Vietnamese retailers urge tougher scrutiny of foreign retailers’ expansion

August 26, 2009

LookAtVietnam – Domestic retailers say that local officials are too lenient when foreign retailers seek permission to establish new outlets.

When Vietnam joined the WTO, it was agreed that it could restrict the expansion of foreign retailers by subjecting applications for additional branches to an “economic needs test” or ENT.


Vietnamese domestic retailers are now pressing the Ministry of Industry and Trade (MOIT) to administer the licensing review directly, rather than delegate it. They also say that it is necessary to establish clearer norms for ENT, so that domestic and foreign retailers can refer to to understand about their rivals.


In a working session with the MOIT, representatives of Vietnam’s retailing sector expressed fear that if province and city authorities continue to have the right to license foreign retailers, they may discriminate against Vietnamese retailers.

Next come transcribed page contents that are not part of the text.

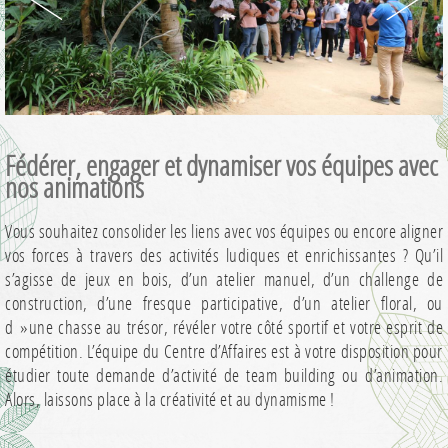
Fédérer, engager et dynamiser vos équipes avec
nos animations
Vous souhaitez consolider les liens avec vos équipes ou encore aligner
vos forces à travers des activités ludiques et enrichissantes ? Qu’il
s’agisse de jeux en bois, d’un atelier manuel, d’un challenge de
construction, d’une fresque participative, d’un atelier floral, ou
d »une chasse au trésor, révéler votre côté sportif et votre esprit de
compétition. L’équipe du Centre d’Affaires est à votre disposition pour
étudier toute demande d’activité de team building ou d’animation.
Alors, laissons place à la créativité et au dynamisme !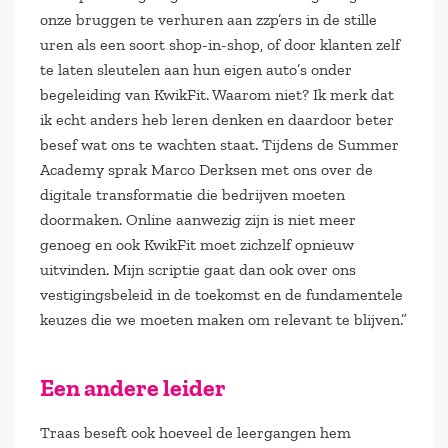
onze bruggen te verhuren aan zzp’ers in de stille
uren als een soort shop-in-shop, of door klanten zelf
te laten sleutelen aan hun eigen auto’s onder
begeleiding van KwikFit. Waarom niet? Ik merk dat
ik echt anders heb leren denken en daardoor beter
besef wat ons te wachten staat. Tijdens de Summer
Academy sprak Marco Derksen met ons over de
digitale transformatie die bedrijven moeten
doormaken. Online aanwezig zijn is niet meer
genoeg en ook KwikFit moet zichzelf opnieuw
uitvinden. Mijn scriptie gaat dan ook over ons
vestigingsbeleid in de toekomst en de fundamentele
keuzes die we moeten maken om relevant te blijven.”
Een andere leider
Traas beseft ook hoeveel de leergangen hem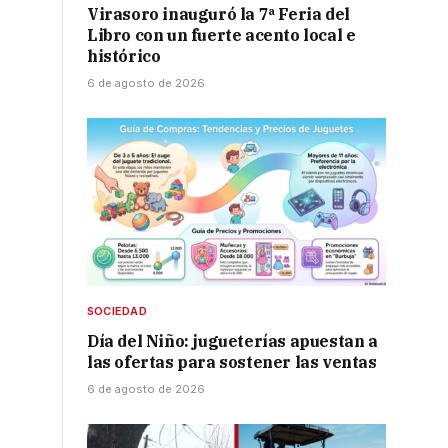
Virasoro inauguró la 7ª Feria del
Libro con un fuerte acento local e
histórico
6 de agosto de 2026
SOCIEDAD
Día del Niño: jugueterías apuestan a
las ofertas para sostener las ventas
6 de agosto de 2026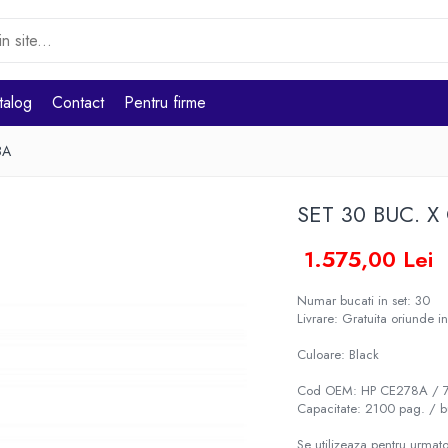
talog
Contact
Pentru firme
8A
SET 30 BUC. X
1.575,00 Lei
Numar bucati in set: 30
Livrare: Gratuita oriunde in
Culoare: Black
Cod OEM: HP CE278A / 
Capacitate: 2100 pag. / b
Se utilizeaza pentru urmato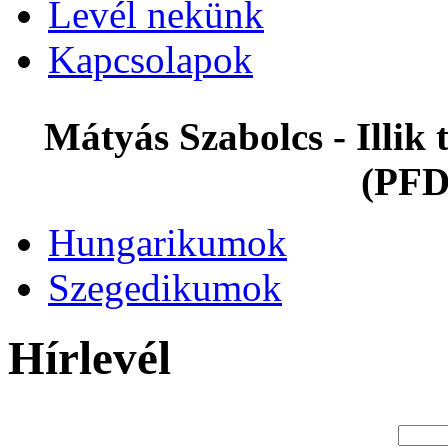
Levél nekünk
Kapcsolapok
Mátyás Szabolcs - Illi
(PFD
Hungarikumok
Szegedikumok
Hírlevél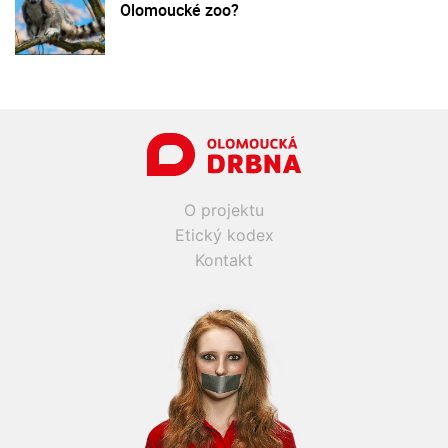
Olomoucké zoo?
O projektu
Etický kodex
Kontakt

Dinh Thi My Loan, Secretary General of the Vietnam Retailers’ Association, noted that Vietnam can use the economic needs test (ENT) as an effective tool to protect domestic retailers and give them more time to prepare for global economic integration. Such a regime is legal under WTO rules, she emphasized.  A foreign-invested company must apply for a separate license for each outlet.  Approvals are made on a case-by-case basis, according to three criteria: the number of existing service suppliers in a particular geographic area, market stability, and geographic scale.


However, Loan said, there is reason to worry, because local authorities do not apply ENT uniformly, leaving domestic retailers vulnerable to intense competition. Therefore, the Retailers’ Association is urging MOIT to take charge of granting retail outlet licenses under an ENT scheme.

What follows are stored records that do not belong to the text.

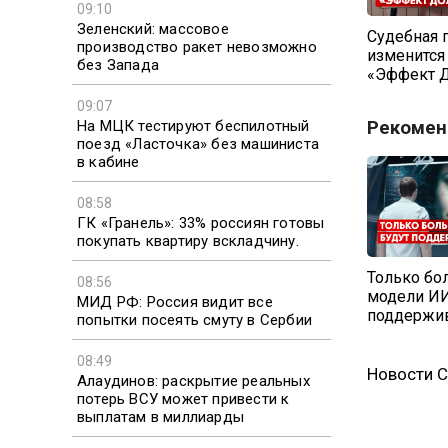
09:10
Зеленский: массовое
Судебная 
производство ракет невозможно
изменится
без Запада
«Эффект 
09:07
На МЦК тестируют беспилотный
Рекомен
поезд «Ласточка» без машиниста
в кабине
08:58
ГК «Гранель»: 33% россиян готовы
покупать квартиру вскладчину.
Только бо
08:56
модели ИИ
МИД РФ: Россия видит все
поддержи
попытки посеять смуту в Сербии
08:49
Новости 
Алаудинов: раскрытие реальных
потерь ВСУ может привести к
выплатам в миллиарды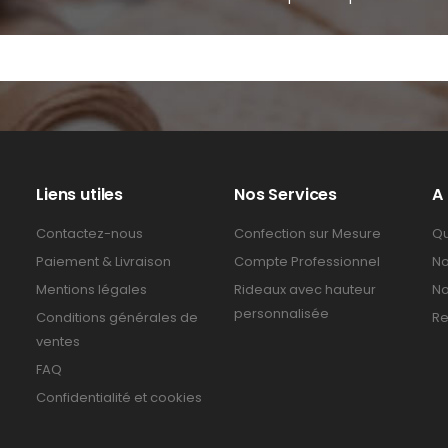
Liens utiles
Nos Services
A
Contactez-nous
Confection sur Mesure
Qu
Paiement & Livraison
Compte Professionnel
No
Mentions légales
Rideaux avec hauteur
No
personnalisée
Conditions générales de
Re
ventes
FAQ
Confidentialité et cookies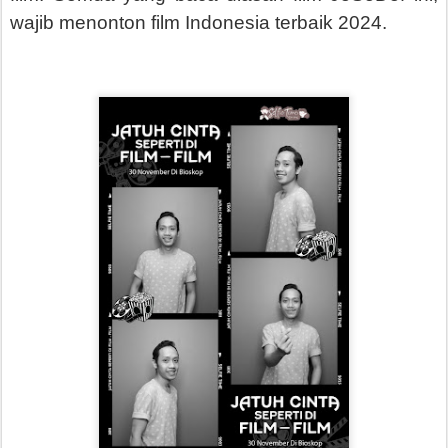
wajib menonton film Indonesia terbaik 2024.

Supporting Loan’s proposal, Vu Thanh Son, General Director of Hanoi Trade Corporation (Hapro), said that domestic retailers are much weaker than foreign rivals and they need protection.


“Foreign retailers are willing to take long-term losses in order to conquer the market. Vietnamese retailers rely on the ENT to protect themselves. However, if local officials retain the authority to grant licenses to foreign retailers, it may be that too many licenses will be granted,” Son said.  He explained that local authorities are more lenient in licensing investment projects as they always want to attract foreign investments.


As an example, Son referred to the “massive licensing” of golf course projects by local administrations.


A Phu Thai retail group representative related that when he surveyed local markets to expand Phu Thai’s retail network, local authorities told him they give priority to foreign investors. He fears that foreign retailers will too easily get the nod from local authorities to open more retail outlets.


Dau Tu newspaper was told, however, that setting up uniform standards for ENT is impossible, because different localities have different socio-economic conditions. MOIT ought not to be in charge of licensing; this is a responsibility for local authorities.


In order to help local officials to make right decisions in licensing retail outlets, the ministry said, that it will soon issue guidance to local authorities.  “Local authorities will draw up the scheme of wholesale and retail outlets in the localities, while the ministry will provide the detailed framework for big cities. This will serve as the basis for local authorities to consult when licensing retail outlets,” said Hoang Tho Xuan, Director of MOIT’s Domestic Market Policy Department.


The Deputy Director of MOIT’s Planning Department, Hoang Thi Tuyet Hoa, has reassured domestic retailers that since Vietnam’s official ‘opening’ of the retail sector, only one additional Metro and one additional Big C have been licensed. Hoa said that domestic retailers should not be too worried about a massive influx of foreign-owned retail outlets due to loose local controls.


Chairman of the Hanoi Supermarket Association Vu Vinh Phu commented that domestic retailers will feel safer if there is a plan governing retail network development across the country.